To negatively score an article:
**NiceArt
This will reduce the total score by 2.

To positively score an article:
!!!NastyArt
This will increase the total score by 3.

Here is an example that will deduct 1 from locally posted articles and add 2 to groups with "spam" in their name.
sub local_filter_scoring {
    my $score = '';
    $score .= '*LocalPost' if $localfeed;
    $score .= '!!SpamGrp' if $hdr{Newsgroups} =~ /spam/;
    return $score;
};
local_filter_last Called last, after articles have been processed by all the Cleanfeed internal filters. This is probably the best function to put general filters in. This example will log and reject articles with PLUGH in the Subject:
sub local_filter_last {
    if ($hdr{Subject} =~ /PLUGH/) {
        logart('plugh', 'Subject PLUGH');
	return reject('Subject contains PLUGH', 'PLUGH');
    };
};
local_filter_cancel This function isn't applied to normal messages, only Control Cancel ones. It runs after the internal Cleanfeed Cancel checks and offers a means to define local policies for the handling of Cancel messages.
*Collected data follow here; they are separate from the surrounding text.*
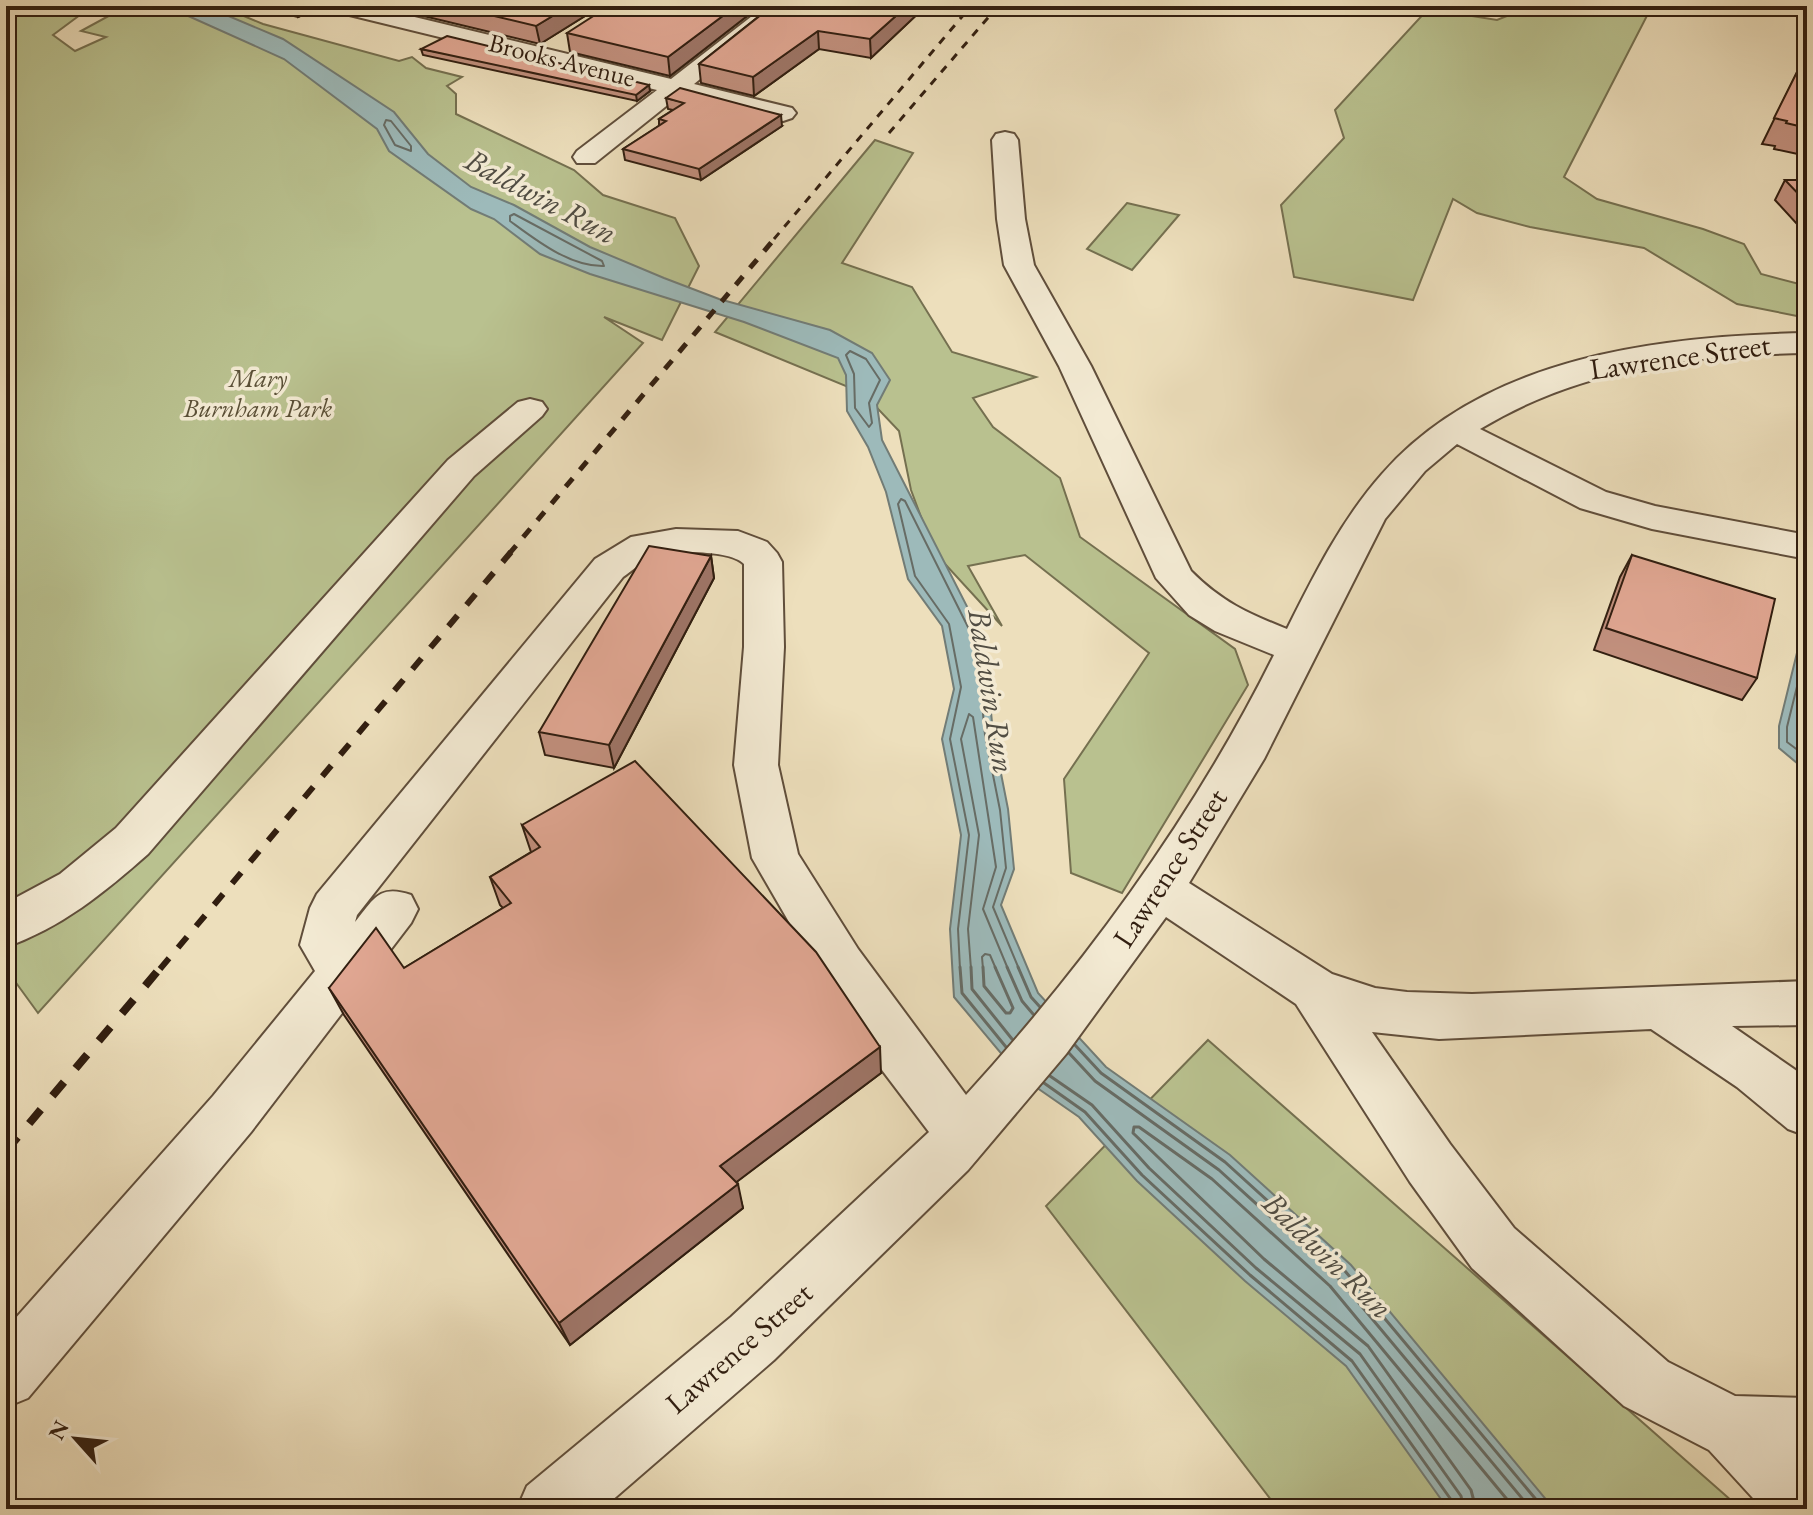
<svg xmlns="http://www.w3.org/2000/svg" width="1813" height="1515" font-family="'EB Garamond',serif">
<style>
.green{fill:#b9c18f;stroke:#757050;stroke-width:2}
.water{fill:#9dbaba;stroke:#727c76;stroke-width:2}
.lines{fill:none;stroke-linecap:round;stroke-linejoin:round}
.shore-far1{stroke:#676c65;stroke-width:2}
.shore{stroke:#676c65;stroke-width:3}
.minor-casing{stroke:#604e3b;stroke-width:4}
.minor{fill:#f3ead3;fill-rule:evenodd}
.rail-far3{stroke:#311e10;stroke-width:3;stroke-dasharray:8 8;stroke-linecap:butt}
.rail-far2{stroke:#311e10;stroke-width:5;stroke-dasharray:11 11;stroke-linecap:butt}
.rail-far1{stroke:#311e10;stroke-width:6;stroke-dasharray:14 14;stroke-linecap:butt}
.rail{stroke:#311e10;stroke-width:8;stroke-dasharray:18 18;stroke-linecap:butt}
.wall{fill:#c2907e;stroke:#311e10;stroke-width:2}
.shaded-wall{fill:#9e7567;stroke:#311e10;stroke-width:2}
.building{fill:#e1a793;stroke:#311e10;stroke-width:2}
.labels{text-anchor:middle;stroke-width:7;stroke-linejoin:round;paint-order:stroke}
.far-street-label{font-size:26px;fill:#311e10;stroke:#f3ead3}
.far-park-label{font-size:26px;font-style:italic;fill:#5a4f36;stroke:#f3ead3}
.street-label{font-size:30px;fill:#311e10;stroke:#f3ead3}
.water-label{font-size:32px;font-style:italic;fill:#514d43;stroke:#f3ead3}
</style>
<rect width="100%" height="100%" fill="#eddfbc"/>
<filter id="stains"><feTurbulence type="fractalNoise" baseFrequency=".0025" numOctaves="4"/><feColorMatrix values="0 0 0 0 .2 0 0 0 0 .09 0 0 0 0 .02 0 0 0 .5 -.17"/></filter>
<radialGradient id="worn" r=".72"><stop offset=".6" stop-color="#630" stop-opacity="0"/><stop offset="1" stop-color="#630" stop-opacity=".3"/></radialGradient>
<path class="green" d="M6 6H92L53 35 75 51 106 37 81 31 116 12 96 6H220L263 24 399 61 412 57 426 68 462 77 447 86 456 94V114L574 170 603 195 675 218 699 266 662 340 604 317 643 343 38 1013 6 969Z
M1532 6H1652L1564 177 1597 199 1703 229 1744 244 1761 274 1807 286V318L1737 304 1644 248 1530 227 1477 213 1453 199 1413 300 1294 277 1281 205 1344 138 1335 110 1428 9 1497 20Z
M875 140 913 153 842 263 912 287 952 352 1036 377 973 398 993 427 1060 478 1080 537 1235 649 1248 685 1122 893 1071 873 1064 779 1149 653 1025 555 968 566 1002 626 934 552 911 490 899 431 863 393 715 332Z
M1127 203 1179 215 1132 270 1087 249Z
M1208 1040 1741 1509H1278L1046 1206Z"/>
<path class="water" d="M166 6H205L283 39 394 112 428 154 471 187 514 205 590 247 664 278 719 299 830 330 872 353 890 380 877 405 882 440 978 628 987 670 993 733 1008 809 1014 869 1001 905 1038 993 1106 1067 1230 1155 1351 1265 1554 1509H1448L1346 1366 1245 1281 1137 1181 1079 1117 1020 1076 954 997 950 929 961 835 942 739 954 689 942 626 908 579 886 492 868 447 847 411 846 375 838 358 744 322 590 274 540 254 494 219 471 209 389 151 377 129 284 59Z
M1807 612V766L1797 763 1779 748V726Z"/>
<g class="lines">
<path class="shore-far1" d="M386 120 391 121 411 146V151L395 145 384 125Z
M514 214 602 261 604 266C570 267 536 240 510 221V216Z
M850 351 866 359 880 380 869 403 872 423 869 427 855 408 854 374 846 355Z
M1807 646 1787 727V742L1807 757
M960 969 958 929 969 835 950 739 961 687 949 624 915 576 898 504 901 499 905 501 970 631 979 671 985 735 1000 810 1006 868 993 907 1019 969
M971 969 968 929 979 835 961 739 969 714 973 717 996 867 983 909 1008 969
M983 969 982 957 985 954 990 955 996 969"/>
<path class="shore" d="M960 967 962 993 1006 1047
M971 967 972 989 1012 1039
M983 967 984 986 1006 1013H1010L1013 1008 995 967
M1007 967 1022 1001 1033 1014
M1018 967 1031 997 1040 1007
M1075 1045 1101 1073 1225 1162 1345 1271 1544 1509
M1069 1053 1095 1081 1219 1170 1338 1278 1531 1509
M1050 1076 1092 1105 1149 1168 1256 1268 1360 1354 1461 1496 1464 1509
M1044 1083 1085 1112 1142 1175 1250 1275 1352 1361 1452 1501 1454 1509
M1476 1509 1471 1490 1368 1346 1264 1259 1133 1133 1134 1127H1139L1212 1179 1330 1286 1515 1509"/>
<defs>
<path id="minor" d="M330 6H369L671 79 765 6H790L694 84 792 108 796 113 792 118 783 121 680 95 595 163H577L573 157 577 151 657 90 333 11Z
M1005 132 1014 134 1018 140 1025 219 1034 265 1091 366 1191 571C1222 602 1247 613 1287 629 1314 575 1342 519 1382 474 1485 356 1660 336 1807 333V353C1691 355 1581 368 1480 429L1606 492 1655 506 1807 535V559L1652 529 1580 508 1457 444 1425 471 1385 519 1264 759 1189 883 1332 974 1375 988 1407 992 1472 994 1807 981V1025L1732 1026 1807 1078V1136L1788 1129 1737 1087 1651 1029 1439 1039 1372 1032 1450 1144 1514 1228 1668 1362 1735 1396 1807 1398V1509H1763L1709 1450 1624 1406 1472 1268 1410 1182 1296 1004 1166 917 1066 1054 968 1170 774 1360 602 1509H517L527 1486 731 1317 929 1132 882 1070 822 979 752 858 734 765 744 647V564C731 550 674 550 656 556 644 560 633 570 623 577L357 915 355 922C374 899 379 884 411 895L418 909 411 923 251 1132 28 1398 6 1407V1329L213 1096 315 971 300 945 310 908 317 894 595 559 631 537 676 529 738 531 767 542 777 553 782 562 784 647 778 765 798 854 858 949 966 1095C1087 962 1194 816 1274 655L1215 631 1189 615 1156 578 1059 366 1004 265 997 219 992 140 996 134Z
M530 399 542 402 547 409 542 416 474 476 148 854C105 892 61 928 6 947V903L60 874 116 828 448 460 518 402Z"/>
</defs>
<use href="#minor" class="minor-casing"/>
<use href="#minor" class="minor"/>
<path class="rail-far3" d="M889 133 998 6
M774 239 971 6"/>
<path class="rail-far2" d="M509 554 776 237"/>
<path class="rail-far1" d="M160 969 511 552"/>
<path class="rail" d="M6 1151 161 967"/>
</g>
<path class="wall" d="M250 6H323L298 17Z
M382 6H601L540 44Z
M760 6 670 76 570 52 567 33Z
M772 6H926L871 58 819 49 754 96 701 83 699 64Z
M421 49 650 91 637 101 423 55Z
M1807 52V156L1774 149 1775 146 1762 144Z
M666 98 782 126 701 180 625 160 623 149 659 126V119L673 110 668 109Z
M1785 180H1807V235L1775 200Z
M1632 555 1757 678 1742 700 1594 650 1620 577Z
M711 556 714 578 614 768 545 755 539 732Z
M522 825 881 1073 736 1182 743 1208 570 1345 344 1015 329 988 404 968 503 908 500 905 490 877 531 852Z"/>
<path class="shaded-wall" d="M305 6H323L298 17 296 10Z
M569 6H601L540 44 536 26Z
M736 6H760L670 76 668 57Z
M907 6H926L871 58 870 39Z
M818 31 819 49 754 96 753 77Z
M649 85 650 91 637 101 636 95Z
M781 115 782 126 701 180 699 169Z
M711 556 714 578 614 768 609 745Z
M880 1047 881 1073 726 1190 720 1166Z
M738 1184 743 1208 570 1345 559 1323Z"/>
<path class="building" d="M280 6H305L296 10Z
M452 6H569L536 26Z
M609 6H736L668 57 567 33Z
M772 6H907L870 39 818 31 753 77 699 64Z
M447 36 649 85 636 95 421 49Z
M1807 52V128L1786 123 1787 121 1774 118Z
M680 88 781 115 699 169 623 149 666 121 659 119 684 103 666 98Z
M1785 180H1807V203Z
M649 546 711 556 609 745 539 732Z
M1632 555 1775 599 1757 678 1606 628Z
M635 761 816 952 880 1047 720 1166 738 1184 559 1323 329 988 376 928 404 968 511 903 490 877 540 847 522 825Z"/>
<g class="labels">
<g class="far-street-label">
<text transform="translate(562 60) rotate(14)" y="9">Brooks Avenue</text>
</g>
<g class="far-park-label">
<text x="258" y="387">Mary<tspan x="258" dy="30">Burnham Park</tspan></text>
</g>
<g class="street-label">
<text transform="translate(1680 357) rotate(-8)" y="10">Lawrence Street</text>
<text transform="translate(1170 868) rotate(-57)" y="10">Lawrence Street</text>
<text transform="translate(739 1348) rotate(-41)" y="10">Lawrence Street</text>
</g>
<g class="water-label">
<text transform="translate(541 196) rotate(28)" y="11">Baldwin Run</text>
<text transform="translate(992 691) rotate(81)" y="11">Baldwin Run</text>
<text transform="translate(1328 1255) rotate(44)" y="11">Baldwin Run</text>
</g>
</g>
<rect width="1813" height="1515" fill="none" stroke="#eddfbc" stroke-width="32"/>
<rect x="8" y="8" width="1797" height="1499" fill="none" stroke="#311e10" stroke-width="4"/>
<rect x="16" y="16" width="1781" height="1483" fill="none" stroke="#311e10" stroke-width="2"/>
<g transform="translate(76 1439) rotate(297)" stroke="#f3ead3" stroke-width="6" paint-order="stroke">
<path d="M0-6L14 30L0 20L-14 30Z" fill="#311e10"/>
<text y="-12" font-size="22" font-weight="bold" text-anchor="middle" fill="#311e10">N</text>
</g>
<rect width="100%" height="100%" filter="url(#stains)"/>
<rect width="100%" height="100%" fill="url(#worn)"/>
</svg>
Some operators choose not to honour Cancels at all, as per this example:
sub local_filter_cancel {
    # Reject all locally posted cancel messages.
    if ($localfeed) {
        logart('local.cancel', 'Local Cancel');
        return reject('Cancels forbidden');
    };
};
local_filter_control This function is called on messages containing a newgroup or rmgroup Control header and after internal checks have been processed. Should the Cleanfeed internal checks cause a message to be rejected, processing will complete before this function is called. In these instances, local_filter_reject should be used for further actions, such as logging. All rejected Control messages have a short reason of Bad control message. Example local_filter_cancel:
sub local_filter_control {
    # Log locally posted Control messages.
    if ($localfeed) {
        logart('ctrl_rmgroup', 'rmgroup', 271)
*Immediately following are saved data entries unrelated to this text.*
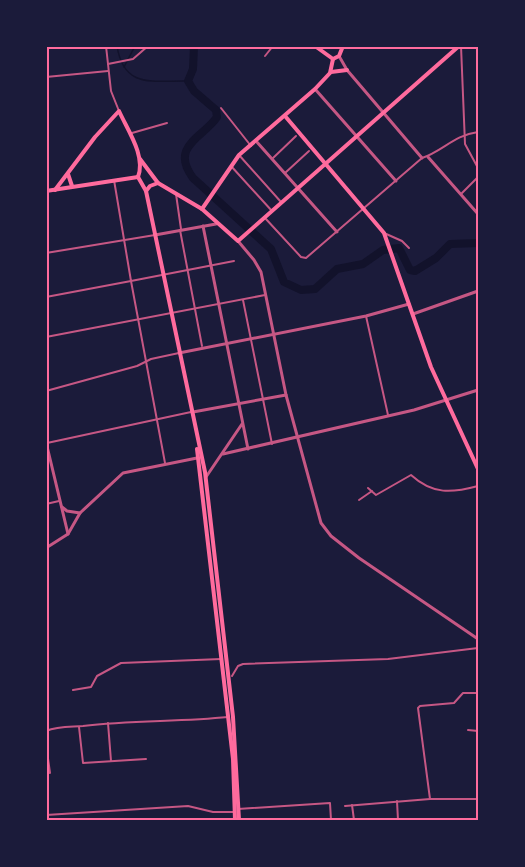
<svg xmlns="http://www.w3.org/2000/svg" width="525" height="867" viewBox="0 0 525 867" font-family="Jost,sans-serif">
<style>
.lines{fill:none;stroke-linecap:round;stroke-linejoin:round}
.stream{stroke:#12122b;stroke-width:1.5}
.river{stroke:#12122b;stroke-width:8}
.minor{stroke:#c65784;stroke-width:2}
.tertiary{stroke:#c65784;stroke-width:3}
.secondary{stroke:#ff6b9d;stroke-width:4}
.primary{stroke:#ff6b9d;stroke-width:4}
.neatline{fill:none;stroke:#ff6b9d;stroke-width:2}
</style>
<rect width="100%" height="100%" fill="#1b1b3a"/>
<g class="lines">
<g class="stream">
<path d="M117,46C124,90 154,80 188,81"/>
<path d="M124,67L135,46"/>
</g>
<path class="river" d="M194,46L193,69L188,81L194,91L216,110L217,117C204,137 169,146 193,178L271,249L284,282L301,290L315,289L337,269L363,264L383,250L399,248L410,270L415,271L436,258L450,244L478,243"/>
<g class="minor">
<path d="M106,46L111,91L119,111"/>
<path d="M461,46L465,144L478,168"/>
<path d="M265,56L273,46"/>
<path d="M108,64L133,59L148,46"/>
<path d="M46,77L108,71"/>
<path d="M221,108L251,146"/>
<path d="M132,133L167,123"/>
<path d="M239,155L281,202"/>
<path d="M272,159L296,136"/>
<path d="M231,166L272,211"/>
<path d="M285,173L309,151"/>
<path d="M114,180L131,281L234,261"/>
<path d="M176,194L181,229"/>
<path d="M461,194L478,177"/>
<path d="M265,218L301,257L306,258L422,158C443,151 454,135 478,132"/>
<path d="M180,230L202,346"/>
<path d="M384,233L402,241L409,248"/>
<path d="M46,253L155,235"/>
<path d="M46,297L131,281L165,463"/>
<path d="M243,300L272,444"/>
<path d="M366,316L388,415"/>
<path d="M46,337L265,295"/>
<path d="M46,391L137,366L151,359L179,353"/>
<path d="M47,443L191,412"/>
<path d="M368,488L376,495L411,475C433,495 452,493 478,486"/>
<path d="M359,500L372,491"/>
<path d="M46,504L59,501"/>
<path d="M232,676L238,666L243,664L388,659L478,648"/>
<path d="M73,690L91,687L97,676L121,663L221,659"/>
<path d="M108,723L111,761"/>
<path d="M79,727L83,763L146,759"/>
<path d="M468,730L478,731"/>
<path d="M46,731C58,726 71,727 83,726C132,720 179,722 228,717"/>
<path d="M46,744L50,773"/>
<path d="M430,799L418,708L420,706L454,703L463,693H478"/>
<path d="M397,801L398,820"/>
<path d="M352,805L354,820"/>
<path d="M345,806L430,799H478"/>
<path d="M238,809L330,803L331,820"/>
<path d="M46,815L188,806L213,812H234"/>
</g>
<g class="tertiary">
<path d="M339,56L347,70L422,158"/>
<path d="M315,89L396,181"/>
<path d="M256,141L337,232"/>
<path d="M428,157L478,214"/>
<path d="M203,226L248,449"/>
<path d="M155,235L216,224"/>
<path d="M238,241L254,260L261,272L286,395L321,523L331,536L359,558L478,639"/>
<path d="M413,314L478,291"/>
<path d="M179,353L366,316L409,304"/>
<path d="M193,412L286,395"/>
<path d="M46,442L68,534"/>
<path d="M223,454L414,410L478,390"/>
<path d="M206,477L242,424"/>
<path d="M62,507L67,511L80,513"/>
<path d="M46,548L68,534L80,513L123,473L197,458"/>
</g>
<g class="secondary">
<path d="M315,46L333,59L339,56L343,46"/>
<path d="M331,72L347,70"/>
<path d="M285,116L384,233L431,367L478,469"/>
<path d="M140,159L158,183L202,209L238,241L459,46"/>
<path d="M202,209L239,155L315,89L330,73L333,59"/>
</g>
<g class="primary">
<path d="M68,174L72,186"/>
<path d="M138,177L146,191L205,472L233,717L239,820"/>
<path d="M55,190L95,137L119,111C128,131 146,156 138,177"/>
<path d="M46,191L138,177"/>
<path d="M146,191L150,186L158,183"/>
<path d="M197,449L233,759L235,820"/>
</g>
</g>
<rect width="525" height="867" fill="none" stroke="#1b1b3a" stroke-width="96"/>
<rect x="48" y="48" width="429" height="771" class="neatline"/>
</svg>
            if $hdr{Control} =~ /^\s*rmgroup/i;
        logart('ctrl_newgroup', 'newgroup', 271)
            if $hdr{Control} =~ /^\s*newgroup/i;
    };
};
local_filter_reject The function doesn't quite fit the mould of the others. Instructions within it are only processed on articles that have already been rejected. This is a good place to define log files for rejected articles. There are some examples in the sample cleanfeed.local.

In this example, we log rejected articles where the Message-ID contains Xyzzy.
sub local_filter_reject {
    logart('xyzzy', 'Subject Xyzzy') if $hdr{'Message-ID'} =~ /Xyzzy/;
};
local_config Unlike all the other functions, this one doesn't contain any filters. It's the place for adjusting cleanfeed's internal defaults, such as the bad_rate_reload parameter described above. Details of all the adjustable parameters can be found in the configuration parameters section.